* SET OF TASKS *
1) Using the article on the A321 freighter lease, decide whether each statement below agrees with it: (a) The deal between GlobalX and Vallair is already a final contract. (b) Global Crossing Airlines is based in Miami. (c) GlobalX expects all 10 freighters to be delivered by the end of 2022. Answer yes or no for each and quote the article's deciding words.
2) Extend the article on the A321 freighter lease past its final sentence.

* EXTRACTED TEXT *
US company Global Crossing Airlines is intending to lease 10 converted Airbus A321 freighters from the asset management specialist Vallair, the launch customer for the modification.
Vallair says the preliminary agreement – still a letter of intent – is the “most significant deal” for the narrowbody freighter.
Miami-based Global Crossing Airlines, also branded as GlobalX, is planning to start up as a wet-lease and charter carrier with A320-family jets.
It had recently disclosed plans to obtain passenger-to-freighter conversions for five A321s from St Engineering and EFW, adding that it had signed letters of intent to pick up four A321s from a European airline by the third quarter of 2021.
Vallair echoes that the first A321 will be delivered to GlobalX by this date, adding that GlobalX expects all 10 freighters to be delivered – and operating – by the second quarter of 2023.
“This ground-breaking agreement will see the company take its pioneering A321 freighter programme to the next level,” adds Vallair.
It states that the A321 converted freighter is the “ideal candidate” for satisfying the demand for air cargo which has emerged since the onset of the pandemic.
“This is an unparalleled opportunity, and we are uniquely positioned to maximise the potential,” claims GlobalX chief Ed Wegel.
He says the company plans to secure aircraft contracts over the next six months that will cement its fleet requirements to the end of 2022.

* DATASET *
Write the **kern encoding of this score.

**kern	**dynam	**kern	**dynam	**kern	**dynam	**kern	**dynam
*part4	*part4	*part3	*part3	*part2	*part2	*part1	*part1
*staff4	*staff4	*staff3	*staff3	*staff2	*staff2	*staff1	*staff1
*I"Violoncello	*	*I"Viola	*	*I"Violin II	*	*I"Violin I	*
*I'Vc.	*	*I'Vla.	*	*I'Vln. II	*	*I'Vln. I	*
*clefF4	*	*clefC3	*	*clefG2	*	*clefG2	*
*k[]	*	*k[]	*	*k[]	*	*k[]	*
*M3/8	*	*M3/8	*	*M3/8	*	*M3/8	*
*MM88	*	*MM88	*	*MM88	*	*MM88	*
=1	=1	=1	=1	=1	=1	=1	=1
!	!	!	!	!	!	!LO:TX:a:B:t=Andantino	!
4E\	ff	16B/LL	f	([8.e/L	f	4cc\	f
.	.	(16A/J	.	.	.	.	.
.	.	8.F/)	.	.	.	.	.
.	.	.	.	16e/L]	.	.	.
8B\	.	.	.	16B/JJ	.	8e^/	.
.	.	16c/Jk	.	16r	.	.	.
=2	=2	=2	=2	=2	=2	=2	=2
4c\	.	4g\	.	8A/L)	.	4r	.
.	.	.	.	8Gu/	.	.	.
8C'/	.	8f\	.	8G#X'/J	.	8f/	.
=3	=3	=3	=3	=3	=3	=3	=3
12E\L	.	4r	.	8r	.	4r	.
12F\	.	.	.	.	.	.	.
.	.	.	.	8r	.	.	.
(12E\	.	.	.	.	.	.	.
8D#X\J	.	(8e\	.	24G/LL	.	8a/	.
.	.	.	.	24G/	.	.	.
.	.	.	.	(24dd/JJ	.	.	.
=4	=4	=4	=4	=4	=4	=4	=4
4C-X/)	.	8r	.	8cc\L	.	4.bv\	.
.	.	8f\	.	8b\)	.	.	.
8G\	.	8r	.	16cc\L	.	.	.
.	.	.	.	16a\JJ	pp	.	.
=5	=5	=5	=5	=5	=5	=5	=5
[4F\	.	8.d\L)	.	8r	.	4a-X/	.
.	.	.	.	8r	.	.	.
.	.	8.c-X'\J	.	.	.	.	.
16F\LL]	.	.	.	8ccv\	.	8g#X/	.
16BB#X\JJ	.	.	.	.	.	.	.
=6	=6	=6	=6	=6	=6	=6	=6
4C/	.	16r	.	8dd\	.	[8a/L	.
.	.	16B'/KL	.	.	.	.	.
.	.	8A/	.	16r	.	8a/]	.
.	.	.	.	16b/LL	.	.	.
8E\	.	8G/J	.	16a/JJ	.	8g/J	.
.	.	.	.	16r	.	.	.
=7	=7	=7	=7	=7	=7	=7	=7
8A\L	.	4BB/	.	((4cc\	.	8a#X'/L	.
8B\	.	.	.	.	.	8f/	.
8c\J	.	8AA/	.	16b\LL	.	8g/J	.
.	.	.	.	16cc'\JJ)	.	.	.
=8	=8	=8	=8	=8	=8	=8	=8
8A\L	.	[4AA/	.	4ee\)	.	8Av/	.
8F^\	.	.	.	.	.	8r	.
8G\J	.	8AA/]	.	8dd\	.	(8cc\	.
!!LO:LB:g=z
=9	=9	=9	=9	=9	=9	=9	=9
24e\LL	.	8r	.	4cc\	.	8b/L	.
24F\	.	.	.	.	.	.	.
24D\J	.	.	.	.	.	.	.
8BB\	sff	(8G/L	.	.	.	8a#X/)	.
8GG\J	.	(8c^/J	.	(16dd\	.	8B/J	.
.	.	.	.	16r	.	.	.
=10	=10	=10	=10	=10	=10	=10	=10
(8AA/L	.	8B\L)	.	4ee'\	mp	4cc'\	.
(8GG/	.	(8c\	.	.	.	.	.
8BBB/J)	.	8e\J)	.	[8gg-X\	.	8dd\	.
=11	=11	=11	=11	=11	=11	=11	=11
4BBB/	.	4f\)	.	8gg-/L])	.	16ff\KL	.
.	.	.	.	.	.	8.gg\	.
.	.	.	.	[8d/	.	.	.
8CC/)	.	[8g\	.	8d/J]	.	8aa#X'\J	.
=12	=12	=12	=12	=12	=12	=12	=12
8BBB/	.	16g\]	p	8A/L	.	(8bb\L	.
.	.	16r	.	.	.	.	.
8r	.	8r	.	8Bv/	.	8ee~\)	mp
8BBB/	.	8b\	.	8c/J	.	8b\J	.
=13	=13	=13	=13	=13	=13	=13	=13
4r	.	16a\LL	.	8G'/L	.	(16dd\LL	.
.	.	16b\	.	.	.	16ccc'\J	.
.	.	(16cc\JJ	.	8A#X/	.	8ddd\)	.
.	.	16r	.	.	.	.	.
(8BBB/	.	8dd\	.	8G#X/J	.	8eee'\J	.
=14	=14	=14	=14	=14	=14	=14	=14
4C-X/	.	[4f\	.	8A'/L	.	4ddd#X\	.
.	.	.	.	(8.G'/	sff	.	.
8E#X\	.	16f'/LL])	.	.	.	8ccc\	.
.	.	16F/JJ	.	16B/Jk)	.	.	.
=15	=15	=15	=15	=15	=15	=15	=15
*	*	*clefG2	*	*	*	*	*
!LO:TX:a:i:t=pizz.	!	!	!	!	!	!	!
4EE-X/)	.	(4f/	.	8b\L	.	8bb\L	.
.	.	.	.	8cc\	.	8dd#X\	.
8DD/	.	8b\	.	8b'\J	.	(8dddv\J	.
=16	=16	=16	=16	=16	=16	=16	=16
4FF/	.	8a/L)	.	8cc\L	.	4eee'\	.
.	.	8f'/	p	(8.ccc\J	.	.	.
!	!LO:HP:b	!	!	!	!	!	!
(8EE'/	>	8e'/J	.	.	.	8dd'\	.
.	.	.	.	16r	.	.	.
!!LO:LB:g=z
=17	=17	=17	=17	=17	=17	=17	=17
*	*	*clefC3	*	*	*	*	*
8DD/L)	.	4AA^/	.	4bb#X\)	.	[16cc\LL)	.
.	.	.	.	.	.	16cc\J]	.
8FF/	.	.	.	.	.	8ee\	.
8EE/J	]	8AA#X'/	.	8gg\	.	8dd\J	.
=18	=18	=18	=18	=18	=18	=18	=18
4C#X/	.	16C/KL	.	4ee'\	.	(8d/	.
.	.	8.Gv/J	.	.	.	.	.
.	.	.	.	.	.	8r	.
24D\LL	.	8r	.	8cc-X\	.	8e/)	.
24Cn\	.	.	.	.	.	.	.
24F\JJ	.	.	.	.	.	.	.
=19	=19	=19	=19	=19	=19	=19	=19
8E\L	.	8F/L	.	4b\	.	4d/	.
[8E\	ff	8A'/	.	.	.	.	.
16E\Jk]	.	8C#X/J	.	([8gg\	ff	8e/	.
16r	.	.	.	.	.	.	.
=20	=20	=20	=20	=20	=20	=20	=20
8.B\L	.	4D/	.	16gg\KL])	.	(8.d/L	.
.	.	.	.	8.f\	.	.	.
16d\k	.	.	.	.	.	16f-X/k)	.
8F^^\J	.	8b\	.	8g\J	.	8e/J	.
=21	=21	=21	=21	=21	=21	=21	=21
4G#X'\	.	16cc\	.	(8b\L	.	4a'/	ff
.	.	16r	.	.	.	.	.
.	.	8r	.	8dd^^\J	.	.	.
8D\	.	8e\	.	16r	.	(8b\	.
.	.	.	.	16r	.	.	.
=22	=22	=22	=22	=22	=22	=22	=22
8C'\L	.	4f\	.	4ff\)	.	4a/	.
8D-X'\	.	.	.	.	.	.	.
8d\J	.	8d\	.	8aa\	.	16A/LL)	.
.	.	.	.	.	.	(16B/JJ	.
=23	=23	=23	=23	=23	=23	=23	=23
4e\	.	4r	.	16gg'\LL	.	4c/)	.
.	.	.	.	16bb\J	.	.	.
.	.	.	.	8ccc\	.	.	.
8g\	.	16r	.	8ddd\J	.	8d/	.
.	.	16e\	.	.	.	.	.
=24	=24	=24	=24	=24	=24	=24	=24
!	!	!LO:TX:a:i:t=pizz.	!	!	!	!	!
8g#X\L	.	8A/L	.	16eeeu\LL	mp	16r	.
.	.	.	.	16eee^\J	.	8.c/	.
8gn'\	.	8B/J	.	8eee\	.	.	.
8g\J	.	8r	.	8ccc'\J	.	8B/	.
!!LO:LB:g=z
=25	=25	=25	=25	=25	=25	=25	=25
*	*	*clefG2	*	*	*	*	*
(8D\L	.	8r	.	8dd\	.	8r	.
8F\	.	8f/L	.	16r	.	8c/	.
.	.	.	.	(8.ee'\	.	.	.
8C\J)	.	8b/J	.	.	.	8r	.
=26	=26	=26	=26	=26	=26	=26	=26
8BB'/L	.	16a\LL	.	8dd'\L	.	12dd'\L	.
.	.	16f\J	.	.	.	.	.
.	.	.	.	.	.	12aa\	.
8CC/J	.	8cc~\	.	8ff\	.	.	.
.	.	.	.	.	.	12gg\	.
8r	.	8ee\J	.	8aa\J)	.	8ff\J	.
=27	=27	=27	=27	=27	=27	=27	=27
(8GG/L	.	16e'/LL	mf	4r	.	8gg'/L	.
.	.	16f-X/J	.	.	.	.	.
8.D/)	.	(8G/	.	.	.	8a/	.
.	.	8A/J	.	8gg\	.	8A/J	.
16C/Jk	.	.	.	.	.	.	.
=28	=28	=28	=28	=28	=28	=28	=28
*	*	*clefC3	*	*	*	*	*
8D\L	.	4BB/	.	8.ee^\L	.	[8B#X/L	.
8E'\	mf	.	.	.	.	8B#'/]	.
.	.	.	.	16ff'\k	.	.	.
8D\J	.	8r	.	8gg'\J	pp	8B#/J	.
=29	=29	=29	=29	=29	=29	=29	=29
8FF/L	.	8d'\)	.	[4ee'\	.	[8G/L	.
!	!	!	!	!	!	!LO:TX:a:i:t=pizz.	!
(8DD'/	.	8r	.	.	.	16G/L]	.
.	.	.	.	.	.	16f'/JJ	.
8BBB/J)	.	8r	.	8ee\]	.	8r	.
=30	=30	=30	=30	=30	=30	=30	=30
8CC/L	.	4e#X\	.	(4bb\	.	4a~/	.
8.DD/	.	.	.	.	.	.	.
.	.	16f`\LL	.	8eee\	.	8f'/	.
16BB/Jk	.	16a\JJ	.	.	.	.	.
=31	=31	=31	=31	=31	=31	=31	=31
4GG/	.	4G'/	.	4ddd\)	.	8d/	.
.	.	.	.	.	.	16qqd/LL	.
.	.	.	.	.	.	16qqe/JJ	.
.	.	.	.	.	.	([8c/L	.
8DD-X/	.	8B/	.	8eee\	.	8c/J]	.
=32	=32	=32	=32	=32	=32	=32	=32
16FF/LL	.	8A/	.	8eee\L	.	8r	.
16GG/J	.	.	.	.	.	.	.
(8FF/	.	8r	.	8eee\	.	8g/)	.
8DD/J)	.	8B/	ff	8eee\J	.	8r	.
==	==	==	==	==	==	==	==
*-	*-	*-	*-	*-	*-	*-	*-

* RESULTS FOR EACH TASK *
1)
(a) No: "still a letter of intent"
(b) Yes: "Miami-based Global Crossing Airlines"
(c) No: "by the second quarter of 2023"

2)
“In agreeing this lease, Vallair has enabled us to achieve this,” he adds, “certainly from a freighter perspective.”
Over 1,700 of the 1,760 original A321s delivered remain in service, according to Airbus, and Vallair says the majority of these aircraft are potential feedstock.
Its first agreement for A321 freighters was reached with Qantas Freight in August last year, about six months before the initial aircraft carried out its first flight following the cargo modification.
“The focus of [the GlobalX] deal for Vallair has been to make the air cargo capacity available in the Americas,” says Vallair chief executive Gregoire Lebigot.
“We are trusting that the very experienced management of GlobalX will be successful to maximise this opportunity.”
Supplying cargo capacity to an operator in Miami, he adds, could help freight forwarders to address demand in North America and Latin America.